- Food and Drug Administration (FDA)
- Use of Enhanced Publically-Funded Data Systems for Research
- Linking of Clinical and Other Data for Research
STATUS: Active Project
Every day, physicians must make conclusions about a patient’s health status based on a snapshot in time during a brief visit, conversation with the patient, and limited historical (often rhetorical) health information. A simple, and meaningful representation of a patient’s diagnostic history can be invaluable in contextualizing a patient’s personal health care challenges at any single point in time. Laboratory data, however, is commonly excluded from many research efforts due to challenges with data ambiguity. The absence of laboratory semantic interoperability or the ability of two or more systems to exchange, use and analyze information the same way for in vitro diagnostic (IVD) device has been frequently cited as a significant impediment to continuity of patient care, research and overall public healthcare. While it is largely digitized, IVD data that should be represented the same way is often described differently between institutions (or even within an institution) leading to ambiguity and incapacitating its utility in research or other purposes. To address this critical need to improve laboratory data infrastructure, multi-agency sponsored public workshops were held in 2015 and 2016, leading to the formation of the SHIELD (Systemic Harmonization and Interoperability Enhancement for Laboratory Data) collaborative. The SHIELD collaborative is a multi-agency/stakeholder network consisting of the Food and Drug Administration (FDA), Centers for Disease Control and Prevention (CDC), National Institutes of Health (NIH), Office of the National Coordinator for Health Information Technology (ONC), Centers for Medicare and Medicaid Services (CMS), US Department of Veterans Affairs (VA), IVD manufacturers, EHR vendors, laboratories, College of American Pathologists, standards developers, Pew Charitable Trusts, National Evaluation System for healthcare Technology, and academia.

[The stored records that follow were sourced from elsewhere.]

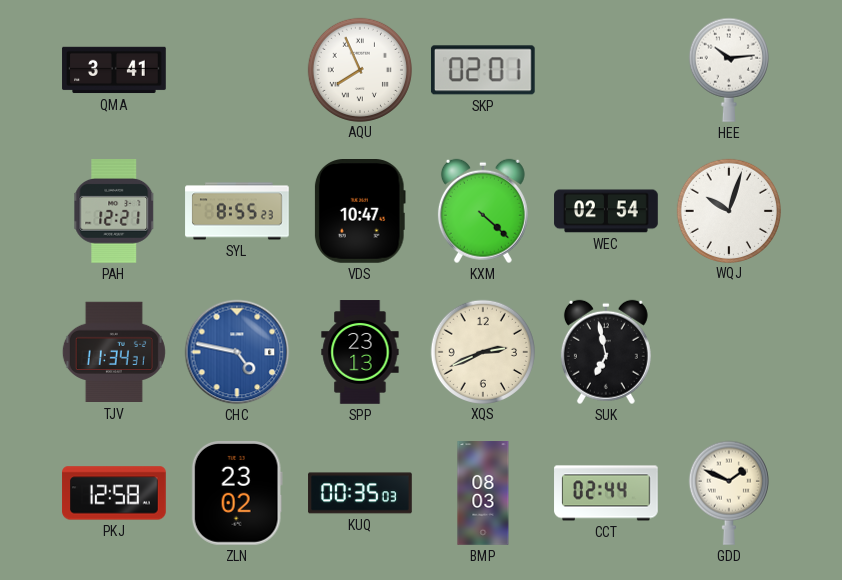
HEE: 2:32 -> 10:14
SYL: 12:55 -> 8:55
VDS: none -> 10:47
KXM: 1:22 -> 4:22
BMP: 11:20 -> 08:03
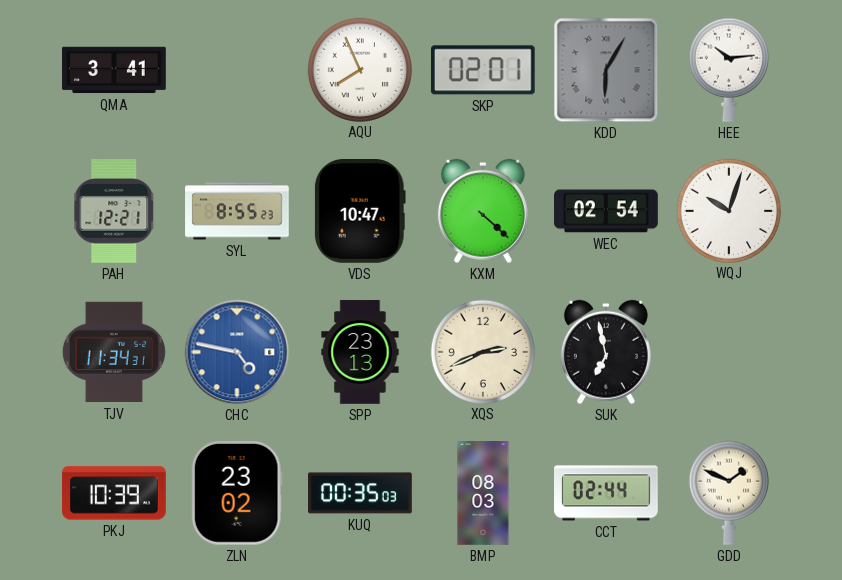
KDD: none -> 6:05
PKJ: 12:58 -> 10:39
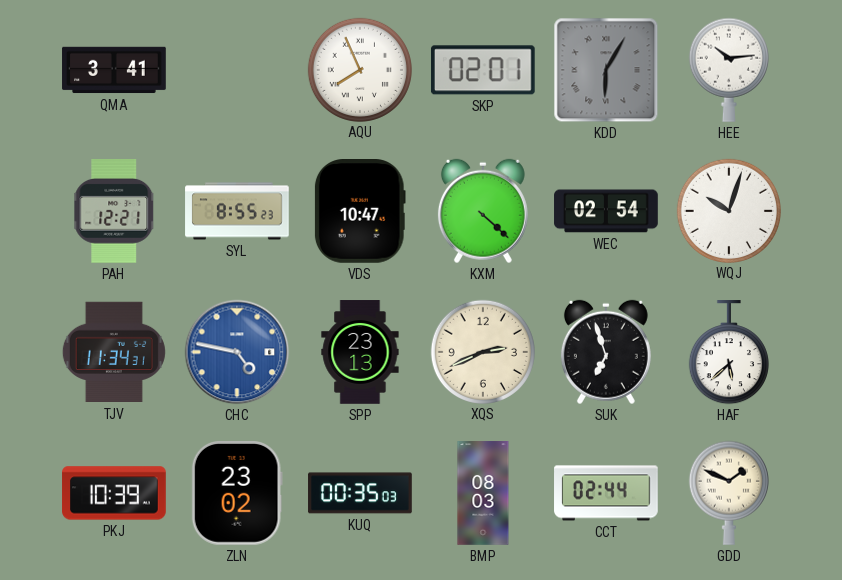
SUK: 6:58 -> 6:57
HAF: none -> 5:38
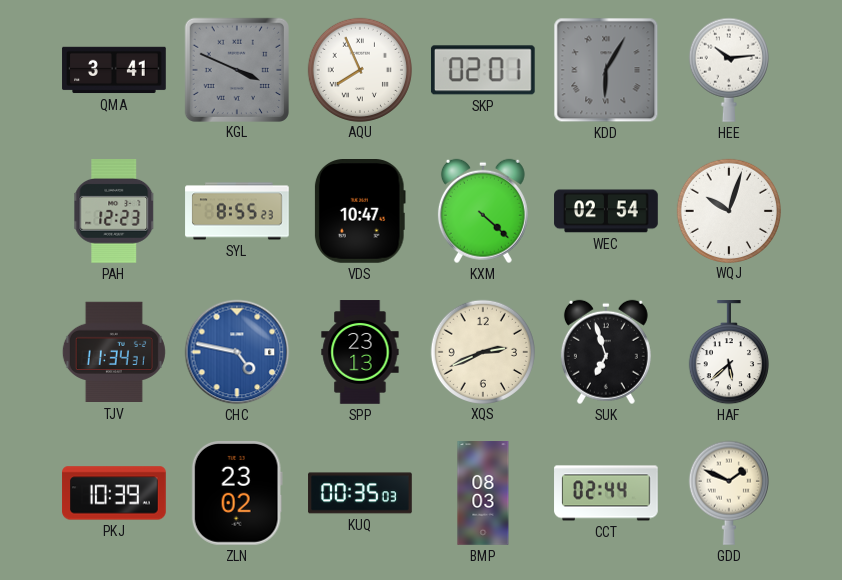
KGL: none -> 3:49
PAH: 12:21 -> 12:23
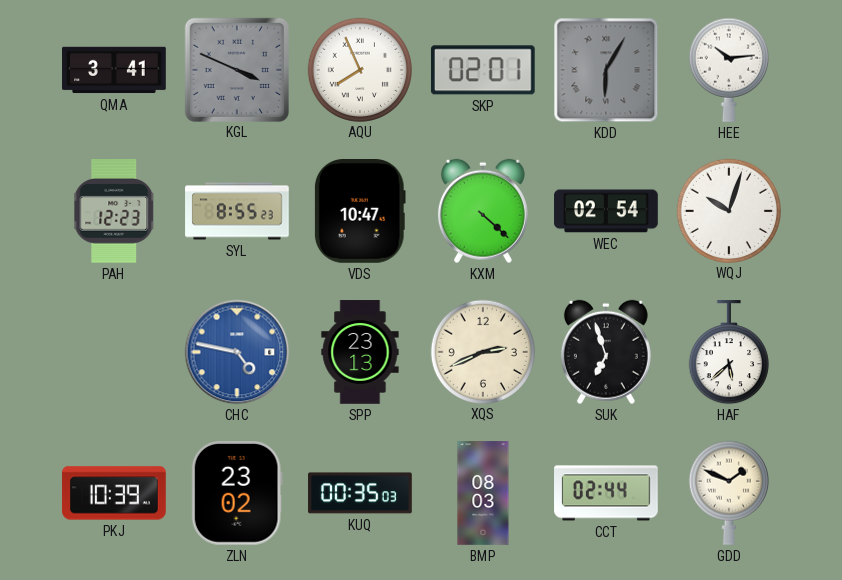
TJV: 11:34 -> none
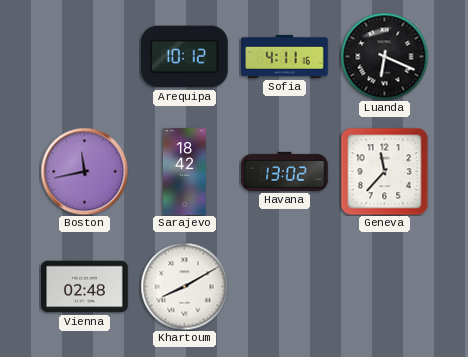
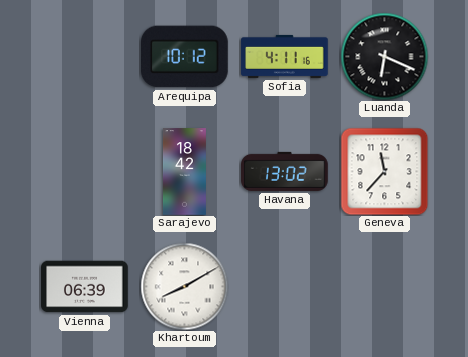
Boston: 11:43 -> none
Vienna: 02:48 -> 06:39
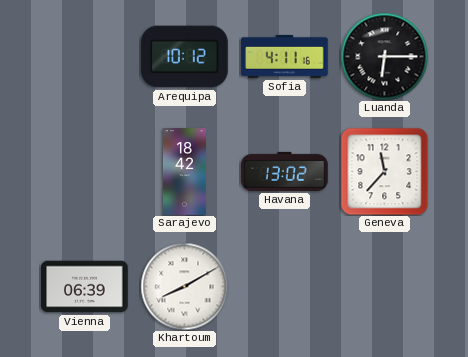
Luanda: 6:19 -> 6:15
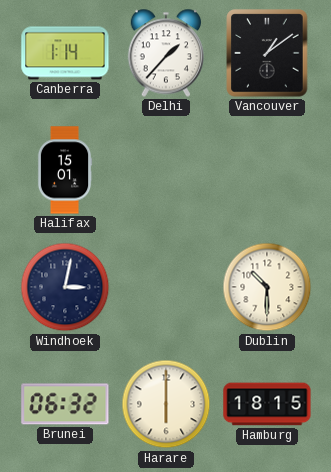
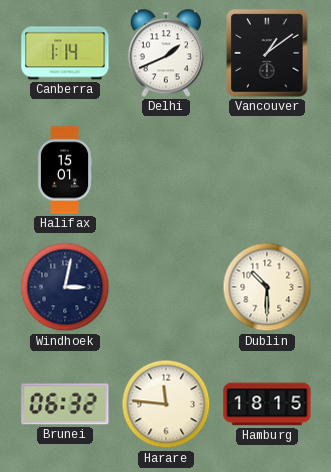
Delhi: 1:37 -> 1:41
Harare: 6:00 -> 11:46
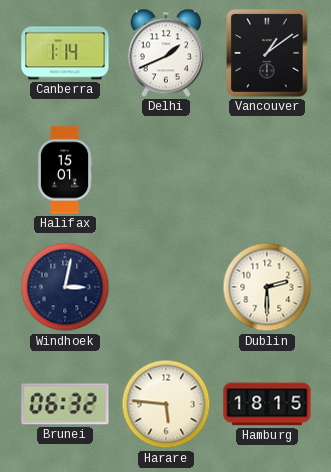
Dublin: 10:30 -> 2:30
Harare: 11:46 -> 5:46
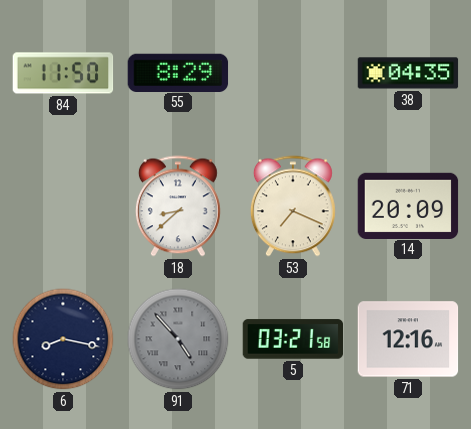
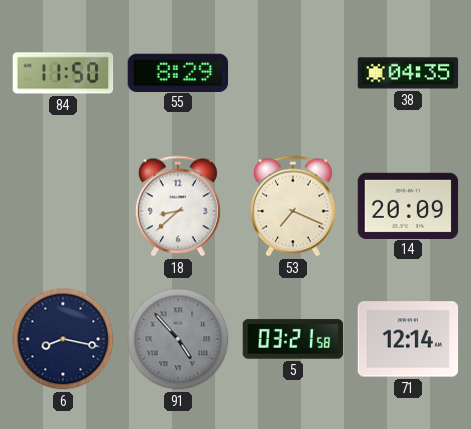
71: 12:16 -> 12:14
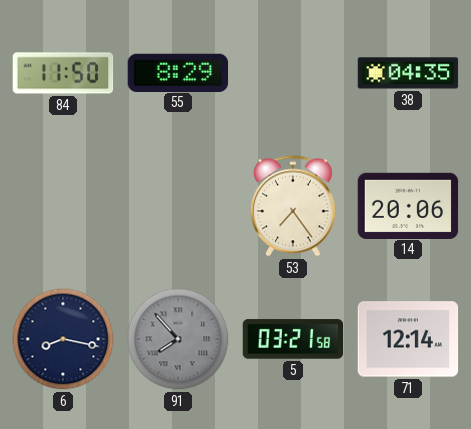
18: 8:38 -> none
53: 7:19 -> 7:24
14: 20:09 -> 20:06
91: 4:53 -> 7:53
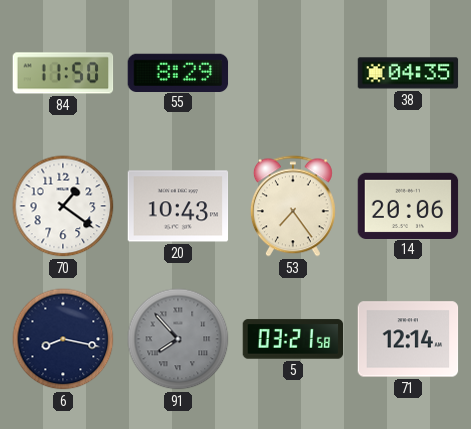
70: none -> 1:21
20: none -> 10:43
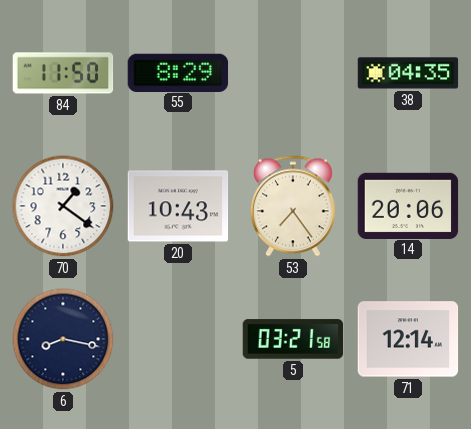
91: 7:53 -> none
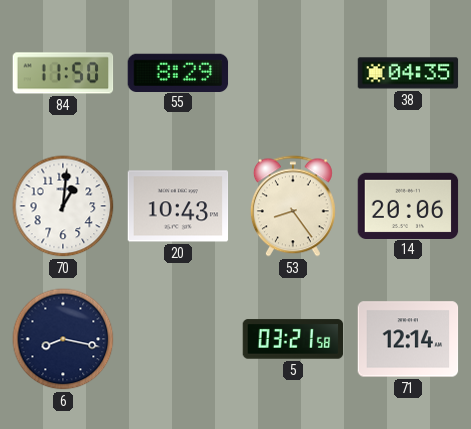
70: 1:21 -> 1:01
53: 7:24 -> 8:24
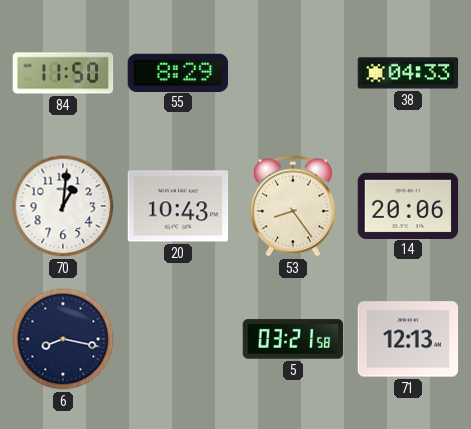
38: 04:35 -> 04:33
71: 12:14 -> 12:13
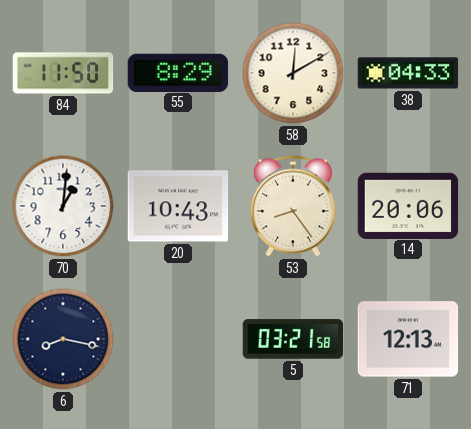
58: none -> 12:10
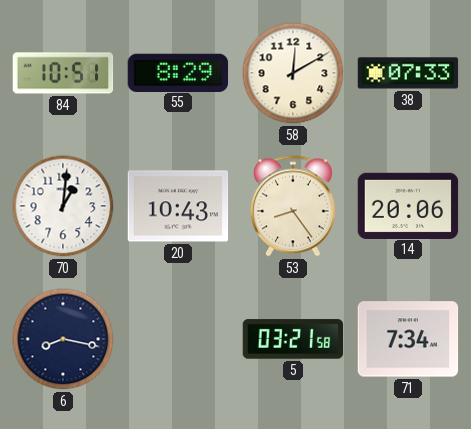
84: 11:50 -> 10:51
38: 04:33 -> 07:33
71: 12:13 -> 7:34
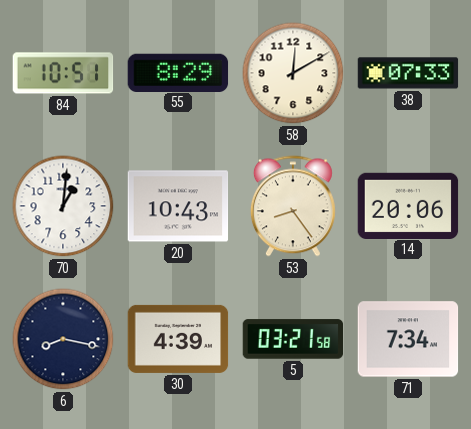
30: none -> 4:39
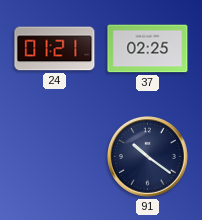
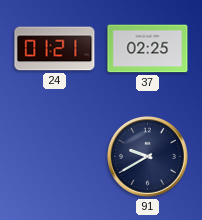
91: 10:21 -> 9:40
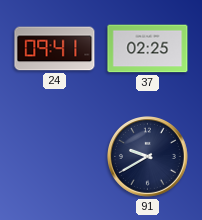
24: 01:21 -> 09:41
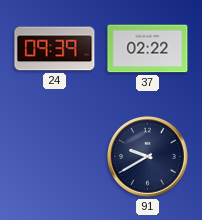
24: 09:41 -> 09:39
37: 02:25 -> 02:22
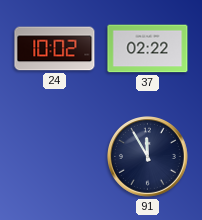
24: 09:39 -> 10:02
91: 9:40 -> 11:55
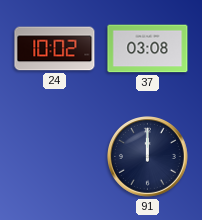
37: 02:22 -> 03:08
91: 11:55 -> 12:00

This project will expand the collaborative efforts of FDA and other stakeholders involved in the SHIELD initiative to ensure laboratory information interoperability, such that the same type of device is described the same way in electronic health records (EHR) systems. To realize this goal, this project will develop code mapping manuals to consistently map the same LOINC (Logical Observations Identifiers Names and Codes) to the same type of IVD. This is important because without the specific guidance, manufacturers of IVD devices and laboratories often assign different (and frequently incorrect) LOINC codes for the same type of device. This project will also pilot implementation of SHIELD standard digital formats to update infrastructure in active healthcare provider laboratories, which will include the seamless distribution of LOINC and SNOMED-CT (Systematized Nomenclature of Medicine--Clinical Terms) coding to those provider institutions and registries.
PROJECT PURPOSE & GOALS
This project aims to improve the quality, interoperability and portability of laboratory data within and between institutions so that diagnostic information can be pulled from different sources or shared between institutions to help illuminate clinical management and understand health outcomes.
The overall objectives of the project are to:
Using the process the Regenstrief Institute (owner, developer and curator of LOINC codes) used for Microbiology, develop LOINC code mapping manuals for the remainder of IVD domains: Chemistry, Drug/Toxicology, Allergy, Serology/Hematology, Cell Markers and Molecular Pathology.
Conduct pilot implementation and testing of an interoperability upgrade to existing laboratory information systems (LIS) and registries by incorporating SHIELD-approved, high-quality, industry-defined and supported format to facilitate the publication and exchange of LOINC codes for vendor IVD test results.
Assess the interoperability and value of the systems and tools tested in the pilot in live LIS and EHR systems pre- and post-implementation.